EXERCISE PASSAGE:
▼

We think you're near Los Angeles

Currently in Los Angeles

Location: Los Angeles Current temperature: 62°F: Current condition: Clear See Extended Forecast

Hawkes and Falcon at the California Academy of Science in San Francisco

This weekend, the California Academy of Sciences will have a larger, different winged creature not far from the multi-storied butterfly habitat.  The “Deep Flight Falcon,” with its six-meter body and three-meter wing spread, is designed to “fly,” not up in jungle canopy, but down into the sea.

Inventor Graham Hawkes unveiled his innovative beauty this week. He told assembled press it is the best sub he has built yet, which is saying a lot after  decades of designing underwater craft for movies, science, research, and recreation.  For him, “Technology has finally caught up with imagination.”  

Years ago, when the founder of Hawkes Ocean Technologies was powering along the sea bottom in a wingless sub he had designed, he says he noticed how frustrated and trapped a crab looked with its limited awkward sideways mobility. He says he realized that’s how conventional subs move. He wanted, in contrast, to play in all three dimensions, like dolphins.

The latest result of that quest, the Deep Flight Falcon, is parked temporarily below a museum wall exhibit that shows hundreds of millions of years of organic evolution on the planet. The Deep Flight Falcon is machine evolution, poised on the edge of the future. Instead of acting like a hot air balloon or crab, the submersible uses its wings for a downward “lift” to fly underwater.  

It’s designed for a passenger and pilot to sit in the same one-atmosphere pressure cabin. A lithium battery can power “flights” of up to 3- 5 hours.  And, while the loud noises, bright lights, and unwelcoming electromagnetic signals of conventional subs tend to scare off undersea creatures, the Falcon won’t, says Hawkes which has him excited about the range of animals that may now be accessible.

▲

Saved entries
▼

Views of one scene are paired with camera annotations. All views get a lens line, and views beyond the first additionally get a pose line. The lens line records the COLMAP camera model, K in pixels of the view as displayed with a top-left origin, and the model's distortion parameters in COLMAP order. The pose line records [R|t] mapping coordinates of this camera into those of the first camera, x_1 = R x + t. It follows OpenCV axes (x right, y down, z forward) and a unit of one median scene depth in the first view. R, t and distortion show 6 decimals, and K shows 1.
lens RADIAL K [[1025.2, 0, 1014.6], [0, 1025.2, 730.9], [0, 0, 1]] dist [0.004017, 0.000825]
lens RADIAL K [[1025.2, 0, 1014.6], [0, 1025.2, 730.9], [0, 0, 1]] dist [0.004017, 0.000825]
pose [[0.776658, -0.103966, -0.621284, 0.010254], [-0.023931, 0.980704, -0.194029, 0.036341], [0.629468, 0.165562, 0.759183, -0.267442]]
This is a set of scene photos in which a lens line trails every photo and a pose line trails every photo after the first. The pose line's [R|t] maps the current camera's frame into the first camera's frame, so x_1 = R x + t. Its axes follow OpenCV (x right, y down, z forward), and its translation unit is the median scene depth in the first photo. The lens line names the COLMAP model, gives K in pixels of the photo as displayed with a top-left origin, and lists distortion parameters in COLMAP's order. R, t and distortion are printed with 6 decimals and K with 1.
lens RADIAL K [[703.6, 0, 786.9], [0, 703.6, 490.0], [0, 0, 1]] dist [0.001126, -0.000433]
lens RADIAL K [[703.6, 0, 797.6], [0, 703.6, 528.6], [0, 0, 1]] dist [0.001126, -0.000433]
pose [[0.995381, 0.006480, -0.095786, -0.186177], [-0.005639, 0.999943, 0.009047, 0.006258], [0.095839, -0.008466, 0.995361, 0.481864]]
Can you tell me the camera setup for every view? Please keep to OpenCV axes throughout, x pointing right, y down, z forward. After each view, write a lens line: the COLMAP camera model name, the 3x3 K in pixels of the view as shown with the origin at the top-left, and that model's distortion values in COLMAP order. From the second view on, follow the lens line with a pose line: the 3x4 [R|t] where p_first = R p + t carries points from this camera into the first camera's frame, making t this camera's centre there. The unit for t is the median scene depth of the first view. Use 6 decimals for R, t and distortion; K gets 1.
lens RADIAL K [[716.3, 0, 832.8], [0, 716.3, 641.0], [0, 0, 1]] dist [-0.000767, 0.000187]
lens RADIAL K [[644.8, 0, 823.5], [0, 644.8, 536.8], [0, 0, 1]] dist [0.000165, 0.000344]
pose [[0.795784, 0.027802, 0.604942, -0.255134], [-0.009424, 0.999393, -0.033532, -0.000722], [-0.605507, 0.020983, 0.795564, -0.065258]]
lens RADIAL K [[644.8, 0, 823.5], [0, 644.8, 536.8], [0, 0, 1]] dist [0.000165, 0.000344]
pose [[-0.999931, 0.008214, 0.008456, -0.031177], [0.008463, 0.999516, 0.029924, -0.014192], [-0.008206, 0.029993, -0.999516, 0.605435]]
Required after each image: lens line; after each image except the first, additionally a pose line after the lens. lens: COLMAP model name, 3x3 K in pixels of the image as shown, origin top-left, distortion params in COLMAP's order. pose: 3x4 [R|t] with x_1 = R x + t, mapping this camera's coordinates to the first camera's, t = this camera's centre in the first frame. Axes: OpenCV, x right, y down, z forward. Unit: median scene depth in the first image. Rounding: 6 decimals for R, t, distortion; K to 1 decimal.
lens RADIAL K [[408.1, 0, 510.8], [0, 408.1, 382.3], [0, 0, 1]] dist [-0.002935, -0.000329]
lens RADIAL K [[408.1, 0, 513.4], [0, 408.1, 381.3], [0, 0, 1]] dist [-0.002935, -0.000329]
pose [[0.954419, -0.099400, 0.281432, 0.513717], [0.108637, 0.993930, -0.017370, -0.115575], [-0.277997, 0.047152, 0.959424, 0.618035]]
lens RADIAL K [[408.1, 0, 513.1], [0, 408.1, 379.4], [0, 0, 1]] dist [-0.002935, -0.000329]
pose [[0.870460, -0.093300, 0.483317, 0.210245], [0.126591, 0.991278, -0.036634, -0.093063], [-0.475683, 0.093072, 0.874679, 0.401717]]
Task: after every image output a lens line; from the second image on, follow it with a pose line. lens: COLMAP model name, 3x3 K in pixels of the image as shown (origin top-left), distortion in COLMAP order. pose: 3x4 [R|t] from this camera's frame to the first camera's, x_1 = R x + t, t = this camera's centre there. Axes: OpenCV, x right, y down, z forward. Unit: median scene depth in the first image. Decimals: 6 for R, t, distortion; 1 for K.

▲

ACTIVITY:
In the article about the Deep Flight Falcon, how wide is the sub's wing spread?

EXERCISE ANSWER:
Three meters.